[Items from a dataset]
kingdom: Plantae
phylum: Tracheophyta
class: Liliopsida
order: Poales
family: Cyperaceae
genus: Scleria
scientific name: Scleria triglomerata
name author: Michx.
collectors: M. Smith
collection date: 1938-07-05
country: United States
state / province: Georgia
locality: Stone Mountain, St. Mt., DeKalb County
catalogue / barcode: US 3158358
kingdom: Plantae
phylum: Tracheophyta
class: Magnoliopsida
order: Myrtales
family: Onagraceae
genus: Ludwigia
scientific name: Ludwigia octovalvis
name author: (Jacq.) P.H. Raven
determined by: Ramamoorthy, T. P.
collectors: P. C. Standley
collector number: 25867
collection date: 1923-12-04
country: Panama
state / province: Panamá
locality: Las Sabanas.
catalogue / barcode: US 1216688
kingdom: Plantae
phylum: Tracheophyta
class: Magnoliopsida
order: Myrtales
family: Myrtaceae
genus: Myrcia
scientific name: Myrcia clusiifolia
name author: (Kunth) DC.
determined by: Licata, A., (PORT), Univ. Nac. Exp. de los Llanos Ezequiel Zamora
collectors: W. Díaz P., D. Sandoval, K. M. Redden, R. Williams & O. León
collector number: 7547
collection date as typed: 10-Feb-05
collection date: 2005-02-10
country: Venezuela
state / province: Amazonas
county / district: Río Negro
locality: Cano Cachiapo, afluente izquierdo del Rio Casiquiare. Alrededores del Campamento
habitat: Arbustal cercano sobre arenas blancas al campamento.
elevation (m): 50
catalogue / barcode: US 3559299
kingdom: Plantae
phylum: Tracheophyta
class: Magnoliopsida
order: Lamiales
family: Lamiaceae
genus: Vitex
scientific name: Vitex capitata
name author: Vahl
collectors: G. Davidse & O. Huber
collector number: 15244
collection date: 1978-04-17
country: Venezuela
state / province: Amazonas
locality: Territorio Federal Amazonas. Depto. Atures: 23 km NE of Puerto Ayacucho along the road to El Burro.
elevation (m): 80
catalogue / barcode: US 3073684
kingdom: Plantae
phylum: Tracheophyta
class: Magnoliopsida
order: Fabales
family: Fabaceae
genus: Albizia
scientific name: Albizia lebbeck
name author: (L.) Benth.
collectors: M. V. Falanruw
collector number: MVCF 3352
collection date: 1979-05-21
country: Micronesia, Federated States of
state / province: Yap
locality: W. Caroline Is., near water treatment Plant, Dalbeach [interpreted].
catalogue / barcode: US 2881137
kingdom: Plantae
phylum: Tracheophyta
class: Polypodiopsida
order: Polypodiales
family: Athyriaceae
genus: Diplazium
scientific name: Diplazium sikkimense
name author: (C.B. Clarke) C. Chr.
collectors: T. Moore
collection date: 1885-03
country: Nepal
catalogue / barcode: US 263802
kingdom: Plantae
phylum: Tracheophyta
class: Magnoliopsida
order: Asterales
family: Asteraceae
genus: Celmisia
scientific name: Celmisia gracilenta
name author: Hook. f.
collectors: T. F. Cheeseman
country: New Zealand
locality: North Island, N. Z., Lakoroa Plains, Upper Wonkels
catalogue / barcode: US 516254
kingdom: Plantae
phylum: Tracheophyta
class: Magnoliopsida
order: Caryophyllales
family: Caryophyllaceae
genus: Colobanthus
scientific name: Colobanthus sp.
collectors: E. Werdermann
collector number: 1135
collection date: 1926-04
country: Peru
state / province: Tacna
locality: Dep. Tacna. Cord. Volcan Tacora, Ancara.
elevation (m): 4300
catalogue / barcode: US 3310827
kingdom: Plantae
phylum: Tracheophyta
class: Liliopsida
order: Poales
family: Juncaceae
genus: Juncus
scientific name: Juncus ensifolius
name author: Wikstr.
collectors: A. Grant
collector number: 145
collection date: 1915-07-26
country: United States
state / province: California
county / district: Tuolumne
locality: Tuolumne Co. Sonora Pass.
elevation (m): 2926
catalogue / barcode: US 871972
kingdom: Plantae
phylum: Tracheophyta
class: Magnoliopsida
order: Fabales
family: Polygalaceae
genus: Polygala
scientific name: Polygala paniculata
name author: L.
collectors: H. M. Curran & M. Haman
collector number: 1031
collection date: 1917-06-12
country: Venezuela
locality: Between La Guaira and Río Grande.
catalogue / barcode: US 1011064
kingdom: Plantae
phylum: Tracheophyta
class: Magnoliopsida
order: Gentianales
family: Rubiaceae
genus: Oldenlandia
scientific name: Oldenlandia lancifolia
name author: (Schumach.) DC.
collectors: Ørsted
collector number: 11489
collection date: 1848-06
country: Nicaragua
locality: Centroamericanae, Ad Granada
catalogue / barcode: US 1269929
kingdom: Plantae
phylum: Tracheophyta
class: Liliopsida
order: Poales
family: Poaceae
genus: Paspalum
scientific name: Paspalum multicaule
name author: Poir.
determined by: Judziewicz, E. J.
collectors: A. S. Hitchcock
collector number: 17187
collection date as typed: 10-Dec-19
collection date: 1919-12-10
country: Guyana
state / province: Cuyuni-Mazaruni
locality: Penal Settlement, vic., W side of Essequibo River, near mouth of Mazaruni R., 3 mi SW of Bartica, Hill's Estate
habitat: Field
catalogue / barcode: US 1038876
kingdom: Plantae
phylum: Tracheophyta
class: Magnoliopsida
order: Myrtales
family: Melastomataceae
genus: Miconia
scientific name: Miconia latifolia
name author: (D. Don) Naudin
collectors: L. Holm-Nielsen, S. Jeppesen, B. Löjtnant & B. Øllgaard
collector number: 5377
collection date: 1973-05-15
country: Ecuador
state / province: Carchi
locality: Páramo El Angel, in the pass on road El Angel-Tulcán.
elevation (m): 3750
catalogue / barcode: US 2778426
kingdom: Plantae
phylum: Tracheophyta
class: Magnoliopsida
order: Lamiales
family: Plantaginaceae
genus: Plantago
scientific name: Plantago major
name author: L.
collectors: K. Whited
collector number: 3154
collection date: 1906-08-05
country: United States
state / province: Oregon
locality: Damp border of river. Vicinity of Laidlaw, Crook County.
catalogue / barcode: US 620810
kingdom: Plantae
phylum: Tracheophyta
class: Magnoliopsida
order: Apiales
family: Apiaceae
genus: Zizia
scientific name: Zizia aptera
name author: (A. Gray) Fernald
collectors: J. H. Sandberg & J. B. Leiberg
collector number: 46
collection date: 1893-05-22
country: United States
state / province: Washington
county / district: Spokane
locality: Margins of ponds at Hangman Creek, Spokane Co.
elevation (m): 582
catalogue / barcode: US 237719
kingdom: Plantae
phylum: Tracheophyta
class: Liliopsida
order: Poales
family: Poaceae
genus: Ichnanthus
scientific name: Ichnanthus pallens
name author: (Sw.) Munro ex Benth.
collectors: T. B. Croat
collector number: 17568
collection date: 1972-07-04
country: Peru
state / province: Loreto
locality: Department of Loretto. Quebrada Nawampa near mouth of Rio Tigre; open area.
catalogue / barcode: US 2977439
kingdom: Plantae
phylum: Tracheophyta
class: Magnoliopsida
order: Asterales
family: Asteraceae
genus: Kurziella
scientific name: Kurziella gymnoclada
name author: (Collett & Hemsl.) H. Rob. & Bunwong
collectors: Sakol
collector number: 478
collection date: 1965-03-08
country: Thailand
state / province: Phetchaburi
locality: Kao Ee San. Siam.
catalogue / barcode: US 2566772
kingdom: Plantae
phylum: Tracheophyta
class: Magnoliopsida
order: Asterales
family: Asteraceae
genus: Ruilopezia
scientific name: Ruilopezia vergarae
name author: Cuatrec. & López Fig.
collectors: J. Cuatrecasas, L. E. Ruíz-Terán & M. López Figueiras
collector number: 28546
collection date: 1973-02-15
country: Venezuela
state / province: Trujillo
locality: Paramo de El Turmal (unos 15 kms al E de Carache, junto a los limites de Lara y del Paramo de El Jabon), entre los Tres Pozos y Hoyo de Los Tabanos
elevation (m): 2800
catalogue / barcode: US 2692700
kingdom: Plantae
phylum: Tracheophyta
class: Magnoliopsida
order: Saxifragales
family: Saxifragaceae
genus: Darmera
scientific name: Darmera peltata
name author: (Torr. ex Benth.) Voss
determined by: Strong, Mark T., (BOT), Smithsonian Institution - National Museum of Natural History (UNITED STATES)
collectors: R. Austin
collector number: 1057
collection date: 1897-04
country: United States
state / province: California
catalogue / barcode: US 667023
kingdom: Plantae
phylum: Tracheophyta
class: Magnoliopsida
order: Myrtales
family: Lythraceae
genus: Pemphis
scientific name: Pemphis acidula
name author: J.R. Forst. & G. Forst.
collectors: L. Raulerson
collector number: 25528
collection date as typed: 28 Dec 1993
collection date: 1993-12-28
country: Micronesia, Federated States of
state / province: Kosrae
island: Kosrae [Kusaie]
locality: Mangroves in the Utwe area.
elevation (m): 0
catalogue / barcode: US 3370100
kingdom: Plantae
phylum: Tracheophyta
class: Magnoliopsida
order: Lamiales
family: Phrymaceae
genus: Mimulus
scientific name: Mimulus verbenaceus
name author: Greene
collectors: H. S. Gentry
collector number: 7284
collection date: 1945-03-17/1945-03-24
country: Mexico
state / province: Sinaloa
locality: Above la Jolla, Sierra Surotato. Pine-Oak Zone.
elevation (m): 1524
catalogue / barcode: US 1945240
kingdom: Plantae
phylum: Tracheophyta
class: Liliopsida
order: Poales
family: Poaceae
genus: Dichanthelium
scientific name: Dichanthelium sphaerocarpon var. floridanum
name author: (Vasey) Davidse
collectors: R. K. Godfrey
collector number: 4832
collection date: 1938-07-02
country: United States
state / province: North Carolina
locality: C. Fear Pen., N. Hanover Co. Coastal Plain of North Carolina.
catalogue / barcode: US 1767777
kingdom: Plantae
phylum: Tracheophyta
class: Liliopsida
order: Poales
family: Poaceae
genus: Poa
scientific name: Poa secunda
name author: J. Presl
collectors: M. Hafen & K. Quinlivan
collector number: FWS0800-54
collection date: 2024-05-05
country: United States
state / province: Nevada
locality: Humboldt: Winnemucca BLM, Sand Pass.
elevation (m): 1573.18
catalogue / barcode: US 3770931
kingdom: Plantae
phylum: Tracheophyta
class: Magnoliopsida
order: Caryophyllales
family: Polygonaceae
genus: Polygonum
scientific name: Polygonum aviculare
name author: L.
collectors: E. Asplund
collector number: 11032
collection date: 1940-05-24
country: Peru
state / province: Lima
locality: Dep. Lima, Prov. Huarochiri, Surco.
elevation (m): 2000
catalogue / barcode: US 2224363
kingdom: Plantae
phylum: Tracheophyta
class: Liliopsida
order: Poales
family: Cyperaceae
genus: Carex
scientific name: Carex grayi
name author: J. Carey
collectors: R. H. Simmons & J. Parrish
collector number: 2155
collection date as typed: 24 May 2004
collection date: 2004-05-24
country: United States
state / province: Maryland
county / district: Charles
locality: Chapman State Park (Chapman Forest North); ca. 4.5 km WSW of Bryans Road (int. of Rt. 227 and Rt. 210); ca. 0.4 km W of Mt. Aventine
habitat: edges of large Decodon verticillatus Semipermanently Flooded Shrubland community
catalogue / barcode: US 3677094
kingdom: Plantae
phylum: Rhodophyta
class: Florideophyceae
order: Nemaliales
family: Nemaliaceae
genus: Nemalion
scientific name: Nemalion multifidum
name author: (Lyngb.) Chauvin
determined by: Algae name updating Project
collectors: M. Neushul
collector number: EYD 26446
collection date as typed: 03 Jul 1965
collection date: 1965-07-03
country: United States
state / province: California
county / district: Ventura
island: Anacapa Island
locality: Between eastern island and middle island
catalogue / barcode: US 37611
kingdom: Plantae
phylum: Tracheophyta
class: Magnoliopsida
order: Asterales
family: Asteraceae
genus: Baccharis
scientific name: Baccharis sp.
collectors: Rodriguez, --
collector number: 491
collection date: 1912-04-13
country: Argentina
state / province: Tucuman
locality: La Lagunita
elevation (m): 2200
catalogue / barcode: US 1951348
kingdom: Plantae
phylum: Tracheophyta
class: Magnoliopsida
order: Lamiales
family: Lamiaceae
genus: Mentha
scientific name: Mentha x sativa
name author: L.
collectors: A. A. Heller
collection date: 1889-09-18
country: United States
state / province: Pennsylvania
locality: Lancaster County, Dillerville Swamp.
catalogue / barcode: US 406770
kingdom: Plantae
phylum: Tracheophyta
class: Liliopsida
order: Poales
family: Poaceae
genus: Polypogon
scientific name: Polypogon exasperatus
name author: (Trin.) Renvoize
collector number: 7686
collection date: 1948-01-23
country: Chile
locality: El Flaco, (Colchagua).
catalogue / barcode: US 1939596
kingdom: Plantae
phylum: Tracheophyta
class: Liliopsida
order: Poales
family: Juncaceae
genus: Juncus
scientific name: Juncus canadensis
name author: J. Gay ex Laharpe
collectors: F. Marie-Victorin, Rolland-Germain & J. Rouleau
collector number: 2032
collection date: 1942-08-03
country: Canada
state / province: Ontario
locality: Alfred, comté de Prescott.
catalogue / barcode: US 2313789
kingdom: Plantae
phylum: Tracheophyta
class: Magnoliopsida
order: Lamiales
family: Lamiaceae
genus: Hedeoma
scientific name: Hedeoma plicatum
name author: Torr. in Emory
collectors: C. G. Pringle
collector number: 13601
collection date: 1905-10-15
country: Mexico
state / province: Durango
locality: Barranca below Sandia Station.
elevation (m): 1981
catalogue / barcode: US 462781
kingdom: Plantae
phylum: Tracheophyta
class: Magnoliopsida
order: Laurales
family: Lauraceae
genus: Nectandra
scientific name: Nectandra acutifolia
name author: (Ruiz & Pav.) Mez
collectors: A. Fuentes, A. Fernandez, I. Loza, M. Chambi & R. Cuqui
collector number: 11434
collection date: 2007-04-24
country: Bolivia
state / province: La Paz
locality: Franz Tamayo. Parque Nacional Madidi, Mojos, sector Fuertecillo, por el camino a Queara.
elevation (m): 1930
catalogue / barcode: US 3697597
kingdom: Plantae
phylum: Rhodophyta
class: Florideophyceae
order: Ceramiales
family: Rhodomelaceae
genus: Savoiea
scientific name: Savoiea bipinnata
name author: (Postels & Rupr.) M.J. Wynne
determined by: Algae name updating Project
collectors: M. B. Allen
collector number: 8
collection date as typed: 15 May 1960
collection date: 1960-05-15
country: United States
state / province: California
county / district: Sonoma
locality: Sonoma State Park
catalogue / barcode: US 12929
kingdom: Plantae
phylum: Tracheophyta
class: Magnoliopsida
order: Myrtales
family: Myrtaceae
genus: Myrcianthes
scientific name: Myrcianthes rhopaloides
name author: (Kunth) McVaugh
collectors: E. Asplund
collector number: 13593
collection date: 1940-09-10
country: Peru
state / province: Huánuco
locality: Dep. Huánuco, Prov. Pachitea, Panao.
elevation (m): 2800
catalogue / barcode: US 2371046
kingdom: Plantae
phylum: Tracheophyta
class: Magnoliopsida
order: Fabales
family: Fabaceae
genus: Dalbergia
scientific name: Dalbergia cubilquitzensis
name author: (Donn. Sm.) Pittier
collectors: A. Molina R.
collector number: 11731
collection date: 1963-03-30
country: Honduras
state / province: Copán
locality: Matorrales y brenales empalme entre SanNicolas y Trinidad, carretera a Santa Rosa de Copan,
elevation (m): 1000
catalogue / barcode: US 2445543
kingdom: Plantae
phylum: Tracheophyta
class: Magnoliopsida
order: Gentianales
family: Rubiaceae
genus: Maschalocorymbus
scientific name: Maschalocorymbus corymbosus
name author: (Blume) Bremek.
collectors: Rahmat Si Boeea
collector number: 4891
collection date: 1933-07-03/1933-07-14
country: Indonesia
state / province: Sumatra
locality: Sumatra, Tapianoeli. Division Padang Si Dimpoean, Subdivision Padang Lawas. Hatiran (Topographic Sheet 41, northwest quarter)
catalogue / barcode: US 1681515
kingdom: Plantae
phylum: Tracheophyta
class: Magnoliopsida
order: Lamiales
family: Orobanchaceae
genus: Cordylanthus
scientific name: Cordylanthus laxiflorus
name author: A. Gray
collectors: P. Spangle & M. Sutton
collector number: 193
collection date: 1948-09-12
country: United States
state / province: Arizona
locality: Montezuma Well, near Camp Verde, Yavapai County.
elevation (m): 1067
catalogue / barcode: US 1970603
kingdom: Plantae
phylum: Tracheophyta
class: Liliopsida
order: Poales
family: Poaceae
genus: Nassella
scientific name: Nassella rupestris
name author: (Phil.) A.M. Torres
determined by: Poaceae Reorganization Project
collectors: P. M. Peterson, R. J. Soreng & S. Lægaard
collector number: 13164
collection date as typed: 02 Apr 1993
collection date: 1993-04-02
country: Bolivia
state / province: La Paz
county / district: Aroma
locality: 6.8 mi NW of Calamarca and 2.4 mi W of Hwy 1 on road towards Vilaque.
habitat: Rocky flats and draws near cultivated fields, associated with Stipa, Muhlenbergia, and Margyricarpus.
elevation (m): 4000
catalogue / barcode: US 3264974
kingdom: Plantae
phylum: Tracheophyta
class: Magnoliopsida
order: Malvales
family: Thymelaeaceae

▶ _DIRECTIONS_:
Return the lines of the listing from the line with "collection date: 1993-12-28" to the line with "collection date: 2024-05-05", both included, unchanged.

▶ _ANSWER_:
collection date: 1993-12-28
country: Micronesia, Federated States of
state / province: Kosrae
island: Kosrae [Kusaie]
locality: Mangroves in the Utwe area.
elevation (m): 0
catalogue / barcode: US 3370100
kingdom: Plantae
phylum: Tracheophyta
class: Magnoliopsida
order: Lamiales
family: Phrymaceae
genus: Mimulus
scientific name: Mimulus verbenaceus
name author: Greene
collectors: H. S. Gentry
collector number: 7284
collection date: 1945-03-17/1945-03-24
country: Mexico
state / province: Sinaloa
locality: Above la Jolla, Sierra Surotato. Pine-Oak Zone.
elevation (m): 1524
catalogue / barcode: US 1945240
kingdom: Plantae
phylum: Tracheophyta
class: Liliopsida
order: Poales
family: Poaceae
genus: Dichanthelium
scientific name: Dichanthelium sphaerocarpon var. floridanum
name author: (Vasey) Davidse
collectors: R. K. Godfrey
collector number: 4832
collection date: 1938-07-02
country: United States
state / province: North Carolina
locality: C. Fear Pen., N. Hanover Co. Coastal Plain of North Carolina.
catalogue / barcode: US 1767777
kingdom: Plantae
phylum: Tracheophyta
class: Liliopsida
order: Poales
family: Poaceae
genus: Poa
scientific name: Poa secunda
name author: J. Presl
collectors: M. Hafen & K. Quinlivan
collector number: FWS0800-54
collection date: 2024-05-05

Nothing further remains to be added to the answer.